You and I have not answered one question. So how should you plant three roses? (Slide 40-41)
Having mastered the theorem about the size of the inscribed angle in a circle, we conclude, because from all points on the circle, except the ends of the chord, this chord is visible at the same angle, we can plant rose bushes at any point on the circumference of the flowerbed, except for points M and N. This is one of the practical applications of the theorem on the size of the inscribed angle in a circle.
At the end of the lesson, students can be given a questionnaire to fill out, which allows them to carry out self-analysis, give a qualitative and quantitative assessment of the lesson, and, in addition, can be formulated a task to justify their answer:
1. During the lesson I worked...;
2. With my work in class I...;
3. The lesson seemed to me...;
4. For the lesson I...;
5. The lesson material was for me...;
6. Homework seems to me...
Homework. (C light 42)
- P. 71, learn the definition of an inscribed angle;
- learn the inscribed angle theorem (by writing down the proof of case 3) and two corollaries from it;
- № 654 № 656 № 657.
Bibliography:
- Geometry: Textbook. For 7–9 grades. general images. institutions / L.S. Atanasyan, V.F. Butuzov, S.B. Kadomtsev and others - 12th ed., - M.: Education, 2002.
- Ziv B.G., Mailer V.M., Didactic materials in geometry for 8th grade. – 6th ed. – M.: Education, 2002.
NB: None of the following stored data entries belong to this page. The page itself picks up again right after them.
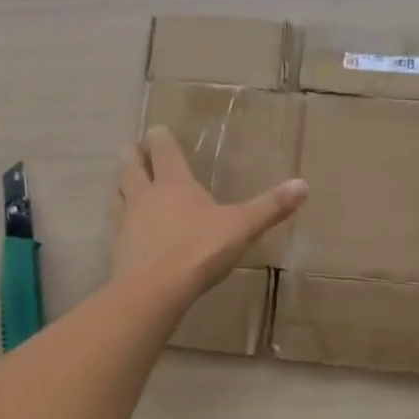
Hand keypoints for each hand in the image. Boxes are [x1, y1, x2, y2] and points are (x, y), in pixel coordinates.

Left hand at [113, 126, 307, 299]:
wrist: (154, 289)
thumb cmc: (200, 250)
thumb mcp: (242, 227)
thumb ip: (270, 207)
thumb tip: (304, 185)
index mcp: (174, 183)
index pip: (164, 151)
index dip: (160, 138)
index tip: (156, 129)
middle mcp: (146, 195)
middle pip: (131, 167)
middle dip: (134, 156)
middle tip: (133, 149)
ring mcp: (127, 221)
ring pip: (118, 193)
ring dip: (121, 184)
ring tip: (124, 182)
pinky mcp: (118, 247)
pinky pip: (115, 224)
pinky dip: (119, 218)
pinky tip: (124, 226)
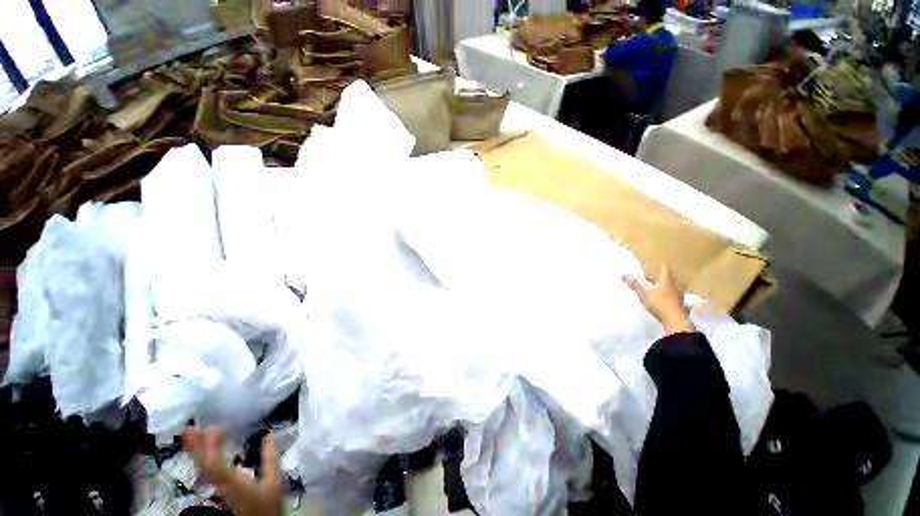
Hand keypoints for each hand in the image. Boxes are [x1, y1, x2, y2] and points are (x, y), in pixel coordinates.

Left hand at [185, 429, 282, 515]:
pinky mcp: (219, 487)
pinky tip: (205, 450)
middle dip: (196, 447)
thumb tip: (269, 436)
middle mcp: (221, 484)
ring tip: (193, 435)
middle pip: (202, 465)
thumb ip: (270, 458)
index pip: (214, 463)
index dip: (211, 446)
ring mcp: (218, 487)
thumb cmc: (268, 502)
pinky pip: (206, 471)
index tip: (216, 428)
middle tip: (192, 428)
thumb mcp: (274, 479)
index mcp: (233, 481)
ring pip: (201, 468)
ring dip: (196, 451)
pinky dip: (203, 458)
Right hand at [623, 265, 695, 335]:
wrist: (676, 321)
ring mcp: (678, 297)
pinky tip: (664, 300)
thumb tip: (622, 274)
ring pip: (672, 288)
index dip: (662, 266)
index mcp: (667, 281)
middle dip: (663, 277)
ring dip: (666, 287)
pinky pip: (673, 298)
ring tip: (659, 288)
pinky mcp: (679, 306)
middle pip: (669, 279)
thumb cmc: (661, 303)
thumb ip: (634, 284)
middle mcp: (675, 287)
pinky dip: (668, 297)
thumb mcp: (644, 294)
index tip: (660, 263)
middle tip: (656, 276)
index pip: (665, 270)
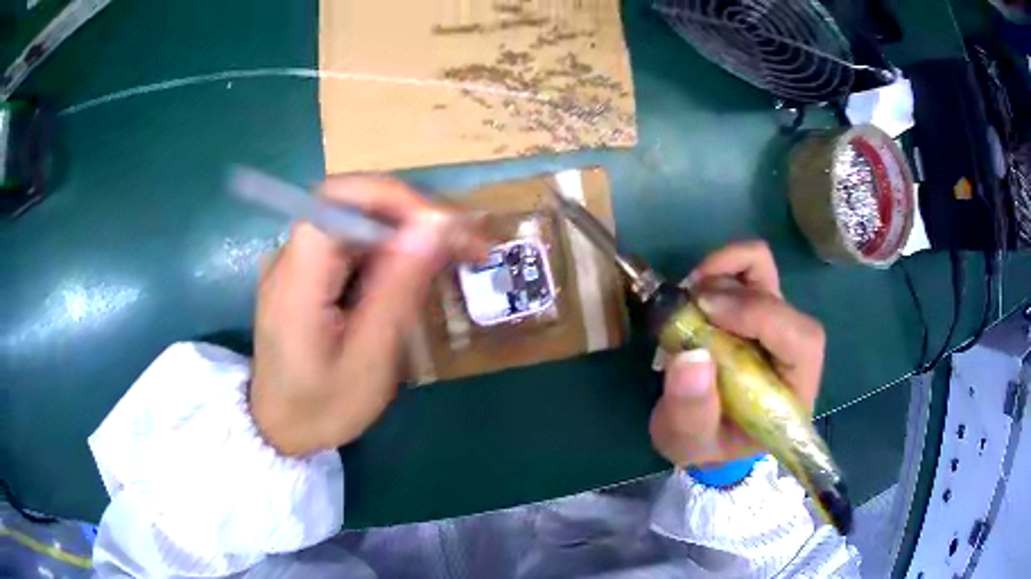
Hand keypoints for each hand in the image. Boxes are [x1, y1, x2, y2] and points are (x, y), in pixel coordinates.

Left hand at [249, 175, 487, 456]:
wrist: (279, 431)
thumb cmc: (321, 408)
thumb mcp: (369, 361)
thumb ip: (397, 291)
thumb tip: (434, 228)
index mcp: (297, 278)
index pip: (338, 199)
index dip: (393, 199)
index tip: (442, 227)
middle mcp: (291, 258)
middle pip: (353, 206)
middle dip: (413, 216)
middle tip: (465, 244)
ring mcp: (297, 265)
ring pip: (358, 223)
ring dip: (408, 234)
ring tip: (454, 257)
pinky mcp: (307, 277)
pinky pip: (353, 247)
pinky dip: (390, 252)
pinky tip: (416, 273)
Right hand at [649, 241, 824, 466]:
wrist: (704, 434)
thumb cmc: (706, 446)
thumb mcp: (690, 443)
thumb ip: (692, 412)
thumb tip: (691, 357)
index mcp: (794, 391)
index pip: (801, 340)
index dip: (761, 316)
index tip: (708, 311)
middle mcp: (791, 350)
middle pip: (780, 299)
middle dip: (733, 292)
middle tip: (687, 306)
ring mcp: (772, 323)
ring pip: (764, 270)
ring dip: (724, 270)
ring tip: (688, 298)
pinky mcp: (753, 307)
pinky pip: (744, 269)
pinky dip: (718, 268)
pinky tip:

- Smirnova I.M., Smirnov V.A. Oral exercises in geometry for grades 7–11. Book for teachers. M.; Enlightenment, 2003
- Rabinovich E.M. Tasks and exercises for finished drawings. Geometry grades 7–9. “Ilexa”, “Gymnasium”, Moscow-Kharkov, 2003
Centers and Internet sites:
- Workshop. Multimedia presentations for math lessons. http://www.intergu.ru/infoteka/
- Internet state teachers in the Infotech-Mathematics section. http://www.intergu.ru/infoteka/
- TsORs from the portal “Network of Creative Teachers”.